I also asked a few users how they felt about Venmo as a social app:

User response: “Didn’t want to meddle into affairs of people’s money.
Usually money is not really a good topic to talk about. Sees it as a payment app, not a social network. However this made money transferring more casual, compared to handing cash and doing online payment transfer with high levels of online security.”

I decided to solve Pain point 2 — Searching for a friend to pay/request money,
because finding and adding a friend is crucial in order to achieve Venmo’s company goals for it to be a social app in the long term.

Problem chosen:
Pain point 2 — Searching for a friend to pay/request money

Accuracy of sending money was brought up as a pain point for users who were unsure if they have gotten the right account to pay to. They wanted to be assured if they have paid the right friend.

Part 3 — Solutions:

Primary Solution:
Finding friends/users nearby with location services technology

Secondary Solution:
Friend is able to tap an emoji to show the sender that the money is received.
(This secondary solution is to solve the accuracy part where a friend can be sure that they paid the right person.)

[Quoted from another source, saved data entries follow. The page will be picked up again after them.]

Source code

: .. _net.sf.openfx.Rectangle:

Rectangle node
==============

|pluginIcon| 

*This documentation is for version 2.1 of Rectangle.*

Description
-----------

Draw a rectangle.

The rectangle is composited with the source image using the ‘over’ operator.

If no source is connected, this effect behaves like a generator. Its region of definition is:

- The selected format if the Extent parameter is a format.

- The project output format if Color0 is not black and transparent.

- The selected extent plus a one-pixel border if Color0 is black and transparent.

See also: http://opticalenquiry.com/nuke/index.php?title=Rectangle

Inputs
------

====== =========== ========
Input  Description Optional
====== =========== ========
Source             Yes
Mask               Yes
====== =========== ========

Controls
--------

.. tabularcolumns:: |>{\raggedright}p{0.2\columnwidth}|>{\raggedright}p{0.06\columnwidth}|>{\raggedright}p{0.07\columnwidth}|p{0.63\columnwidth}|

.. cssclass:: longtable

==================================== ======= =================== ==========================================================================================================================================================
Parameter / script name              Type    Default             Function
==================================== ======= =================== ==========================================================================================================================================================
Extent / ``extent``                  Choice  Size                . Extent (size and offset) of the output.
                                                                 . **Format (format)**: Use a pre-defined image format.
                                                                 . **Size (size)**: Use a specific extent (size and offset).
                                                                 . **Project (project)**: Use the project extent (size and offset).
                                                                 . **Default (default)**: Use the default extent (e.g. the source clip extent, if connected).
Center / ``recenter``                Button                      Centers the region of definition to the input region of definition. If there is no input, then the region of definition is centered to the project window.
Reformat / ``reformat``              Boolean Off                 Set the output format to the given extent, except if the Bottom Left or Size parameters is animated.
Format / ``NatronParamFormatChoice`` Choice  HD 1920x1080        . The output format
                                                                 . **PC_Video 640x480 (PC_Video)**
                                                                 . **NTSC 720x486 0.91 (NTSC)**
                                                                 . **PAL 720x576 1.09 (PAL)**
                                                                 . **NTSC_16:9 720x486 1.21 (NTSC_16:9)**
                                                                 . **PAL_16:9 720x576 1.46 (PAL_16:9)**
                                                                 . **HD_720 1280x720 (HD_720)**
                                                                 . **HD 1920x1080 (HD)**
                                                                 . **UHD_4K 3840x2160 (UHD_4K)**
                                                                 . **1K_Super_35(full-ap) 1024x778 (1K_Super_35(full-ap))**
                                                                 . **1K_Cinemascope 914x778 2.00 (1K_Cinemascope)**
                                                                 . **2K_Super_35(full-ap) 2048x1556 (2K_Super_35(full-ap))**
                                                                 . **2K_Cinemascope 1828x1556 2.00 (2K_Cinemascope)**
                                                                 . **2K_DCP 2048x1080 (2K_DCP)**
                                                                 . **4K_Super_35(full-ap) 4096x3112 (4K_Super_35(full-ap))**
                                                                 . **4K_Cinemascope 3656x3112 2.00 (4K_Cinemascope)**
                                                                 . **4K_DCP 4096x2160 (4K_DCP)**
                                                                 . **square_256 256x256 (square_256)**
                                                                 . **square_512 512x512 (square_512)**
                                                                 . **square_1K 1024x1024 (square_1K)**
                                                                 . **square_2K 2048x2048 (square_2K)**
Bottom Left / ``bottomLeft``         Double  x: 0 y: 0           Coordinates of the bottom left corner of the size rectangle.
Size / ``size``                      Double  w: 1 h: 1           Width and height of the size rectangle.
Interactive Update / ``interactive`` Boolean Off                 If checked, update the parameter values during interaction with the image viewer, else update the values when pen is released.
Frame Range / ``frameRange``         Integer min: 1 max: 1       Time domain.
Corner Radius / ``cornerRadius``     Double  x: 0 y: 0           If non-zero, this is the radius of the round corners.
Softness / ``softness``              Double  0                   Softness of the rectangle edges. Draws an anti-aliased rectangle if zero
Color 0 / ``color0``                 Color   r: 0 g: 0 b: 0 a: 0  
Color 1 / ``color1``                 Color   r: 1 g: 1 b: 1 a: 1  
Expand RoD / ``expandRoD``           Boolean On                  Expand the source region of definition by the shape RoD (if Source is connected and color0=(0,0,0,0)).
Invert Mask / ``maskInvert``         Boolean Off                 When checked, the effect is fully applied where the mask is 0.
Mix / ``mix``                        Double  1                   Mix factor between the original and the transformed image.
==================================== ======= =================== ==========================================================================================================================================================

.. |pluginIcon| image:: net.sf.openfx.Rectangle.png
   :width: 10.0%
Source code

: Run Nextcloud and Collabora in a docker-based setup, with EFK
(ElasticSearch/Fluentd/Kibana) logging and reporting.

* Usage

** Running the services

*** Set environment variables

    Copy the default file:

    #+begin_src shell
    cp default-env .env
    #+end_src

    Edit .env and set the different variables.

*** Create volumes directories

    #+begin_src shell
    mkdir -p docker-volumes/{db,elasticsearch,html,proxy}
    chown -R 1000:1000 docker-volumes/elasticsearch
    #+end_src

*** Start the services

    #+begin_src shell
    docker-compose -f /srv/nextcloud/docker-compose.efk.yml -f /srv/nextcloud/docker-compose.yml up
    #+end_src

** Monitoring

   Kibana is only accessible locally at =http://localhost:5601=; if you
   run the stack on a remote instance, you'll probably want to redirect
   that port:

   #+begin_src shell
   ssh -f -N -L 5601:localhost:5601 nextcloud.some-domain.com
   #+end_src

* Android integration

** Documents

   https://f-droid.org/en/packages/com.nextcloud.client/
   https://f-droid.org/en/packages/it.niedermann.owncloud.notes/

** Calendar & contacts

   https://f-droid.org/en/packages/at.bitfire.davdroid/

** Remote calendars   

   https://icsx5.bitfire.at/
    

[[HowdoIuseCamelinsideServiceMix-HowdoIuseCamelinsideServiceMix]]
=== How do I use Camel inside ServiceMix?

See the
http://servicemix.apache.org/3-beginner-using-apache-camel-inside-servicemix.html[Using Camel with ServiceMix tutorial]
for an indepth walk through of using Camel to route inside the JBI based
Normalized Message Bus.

A.Finding friends/users nearby with location services technology

I looked at WeChat’s App and they had a fun “Shake” and an easy “People Nearby” Feature. Below are the examples and screenshots.

WeChat Find Friends Feature: Shaking
WeChat Find Friends Feature: Find Friends Nearby

I interviewed a few friends who are venmo users and asked where would they expect the “Find People Nearby” feature to be. They said it would tap the menu button > Search people > Tap around the top half of the screen.

(Sorry! i would make this screen on the left smaller if i could but I have no idea how to do so on Medium.)

Part 4 — Design Solution

Primary Solution: Finding friends/users nearby with location services technology

Venmo’s suggested feature to find people nearby

Instead of the shaking feature, which would definitely be a fun add-on, a “Find People Nearby” seems like an easier to implement / basic solution to solve the pain point where it is hard to find friends.

Secondary Solution: Acknowledging Payment from Friends

Testing two different ways to show that the payment is acknowledged

Using two simple mock-ups and asking users which one effectively conveys to users that the payment has been acknowledged. The one on the left was preferred by users. It is also more consistent with the notifications and stayed true to Venmo’s design branding and style. The one on the right may seem more social but out of place for Venmo.

Long Term Suggested Features — Venmo as a social app in the long term

A possible reason why Venmo had high adoption rates with millennials in 2017 was because it was a social and casual payment app. Below are a few solutions to drive Venmo in the direction of a social app in the future.

A. Social Events
(For example: Friends can send each other Birthdays, Gift vouchers, Starbucks credits, Cheesecake Factory Gift Card)

B. Charity
(For example, for my birthday i’ll be donating to animal shelter a dollar every $2 my friend donates.)

Sending Birthday gift cards to friends through Venmo
PayLah — Singapore’s Venmo as a good example of a social app sending E-AngBao (Chinese New Year Tradition)

Reflections

The People Problem Format was super useful in anchoring what exactly am i solving. As i was thinking of solutions i got excited very quickly about fun solutions that might be worth exploring, but reading the PPF grounded me in solving the problems at hand first, and shelving the other solutions as long term solutions.

Something I’d love to understand is how a company decides if this feature is worth shipping. Is there a cost-benefit analysis going on, if so how is it done and who is it decided by? For example, the “Find people nearby” feature sounds easy to implement and seems like a crucial feature to have for a social payment app like Venmo, and someone in the company must have brought it up, yet the decision is to not implement. I wonder why.